Die Zinneckers kauften die Pyramide und bewiesen damit Mut zum Risiko. Denn die Pyramide kostet so viel wie eine Eigentumswohnung in Stuttgart. Doch anders als Fahrgeschäfte kann man sie halt nur vier Wochen im Jahr einsetzen. Und wehe, ein Weihnachtsmarkt wird abgesagt. Oder es ist mal verregnet, und keiner will Glühwein, Fleischspieße und Würste. Am Ende haben sie es doch gewagt. Weil sie Erfahrung haben, weil sie die nötige Lagerfläche und wegen der Fahrgeschäfte die Ausrüstung hatten – wie Sattelzüge und einen Kran.
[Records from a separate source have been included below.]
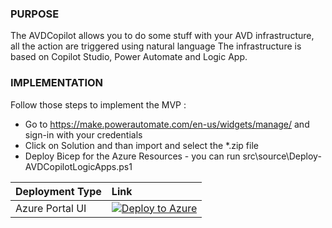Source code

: ### PURPOSE
The AVDCopilot allows you to do some stuff with your AVD infrastructure, all the action are triggered using natural language
The infrastructure is based on Copilot Studio, Power Automate and Logic App.

### IMPLEMENTATION

Follow those steps to implement the MVP :
- Go to https://make.powerautomate.com/en-us/widgets/manage/ and sign-in with your credentials
- Click on Solution and than import and select the *.zip file
- Deploy Bicep for the Azure Resources - you can run src\source\Deploy-AVDCopilotLogicApps.ps1 

| Deployment Type           | Link                                                                                                                                                                                                                                                                                                                                                                                                                       |
| :------------------------ | :------------------------------------------------------------------------------------------------------------------------------------------------------------------------------------------------------------------------------------------------------------------------------------------------------------------------------------------------------------------------------------------------------------------------- |
| Azure Portal UI           | [![Deploy to Azure](https://aka.ms/deploytoazurebutton)](https://portal.azure.com/#view/Microsoft_Azure_CreateUIDef/CustomDeploymentBlade/uri/https%3A%2F%2Fraw.githubusercontent.com%2FWillyMoselhy%2FAVDCopilot%2Frefs%2Fheads%2Fmain%2Fsrc%2FAzure%2Farm%2FAVDCopilotLogicApps.json/uiFormDefinitionUri/https%3A%2F%2Fraw.githubusercontent.com%2FWillyMoselhy%2FAVDCopilot%2Frefs%2Fheads%2Fmain%2Fsrc%2FAzure%2Fportal-ui%2Fportal-ui.json) |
Und weil die Gene immer noch auf Abenteuer gepolt sind.

Nun tut etwas weniger Aufregung aber auch ganz gut. Sowohl die Zinneckers als auch die Besucher freuen sich an der ungewohnten Normalität. „Die Menschen sind sehr gelassen und geduldig“, sagt Manuel Zinnecker, „wir sind glücklich, dass endlich wieder ein Weihnachtsmarkt ist – und unsere Gäste auch.“ Dann macht er sich wieder auf den Weg, ist unterwegs in der Pyramide.